TASK REQUIREMENTS: Pull out each of the lines below that contains the string "locality", treating uppercase and lowercase as different.

DATASET EXCERPTS:
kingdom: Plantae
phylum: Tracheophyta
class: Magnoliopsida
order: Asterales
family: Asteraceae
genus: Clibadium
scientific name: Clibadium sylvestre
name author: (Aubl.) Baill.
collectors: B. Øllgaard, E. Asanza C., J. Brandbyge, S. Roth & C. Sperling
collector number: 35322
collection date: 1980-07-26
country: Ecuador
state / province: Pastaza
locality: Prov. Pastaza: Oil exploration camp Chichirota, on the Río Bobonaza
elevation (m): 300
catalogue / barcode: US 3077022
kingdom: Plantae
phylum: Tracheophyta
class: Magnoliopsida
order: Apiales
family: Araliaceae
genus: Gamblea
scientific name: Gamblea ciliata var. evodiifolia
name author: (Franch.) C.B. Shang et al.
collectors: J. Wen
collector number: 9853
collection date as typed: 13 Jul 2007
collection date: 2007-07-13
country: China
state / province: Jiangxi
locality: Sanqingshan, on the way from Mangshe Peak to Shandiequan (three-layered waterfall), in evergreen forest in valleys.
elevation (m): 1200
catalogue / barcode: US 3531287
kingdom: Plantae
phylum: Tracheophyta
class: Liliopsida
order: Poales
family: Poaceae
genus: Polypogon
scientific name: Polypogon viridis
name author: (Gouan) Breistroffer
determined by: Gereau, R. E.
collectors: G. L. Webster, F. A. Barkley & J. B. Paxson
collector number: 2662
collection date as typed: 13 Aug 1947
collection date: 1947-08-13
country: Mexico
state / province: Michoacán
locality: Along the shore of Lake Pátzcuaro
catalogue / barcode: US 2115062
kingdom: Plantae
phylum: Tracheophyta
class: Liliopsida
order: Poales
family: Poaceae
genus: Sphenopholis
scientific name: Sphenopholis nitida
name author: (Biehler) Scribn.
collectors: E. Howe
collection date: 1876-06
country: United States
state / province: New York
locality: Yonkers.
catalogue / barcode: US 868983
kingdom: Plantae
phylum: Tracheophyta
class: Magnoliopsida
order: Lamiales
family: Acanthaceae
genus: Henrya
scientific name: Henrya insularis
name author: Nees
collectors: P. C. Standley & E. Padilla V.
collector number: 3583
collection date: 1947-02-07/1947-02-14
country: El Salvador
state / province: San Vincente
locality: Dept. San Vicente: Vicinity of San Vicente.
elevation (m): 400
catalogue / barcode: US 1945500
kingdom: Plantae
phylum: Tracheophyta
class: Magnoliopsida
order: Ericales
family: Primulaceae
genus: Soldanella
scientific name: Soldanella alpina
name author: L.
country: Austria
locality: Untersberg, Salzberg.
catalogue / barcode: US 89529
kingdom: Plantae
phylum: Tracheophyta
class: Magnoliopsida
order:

FULL RESPONSE:
locality: Prov. Pastaza: Oil exploration camp Chichirota, on the Río Bobonaza
locality: Sanqingshan, on the way from Mangshe Peak to Shandiequan (three-layered waterfall), in evergreen forest in valleys.
locality: Along the shore of Lake Pátzcuaro
locality: Yonkers.
locality: Dept. San Vicente: Vicinity of San Vicente.
locality: Untersberg, Salzberg.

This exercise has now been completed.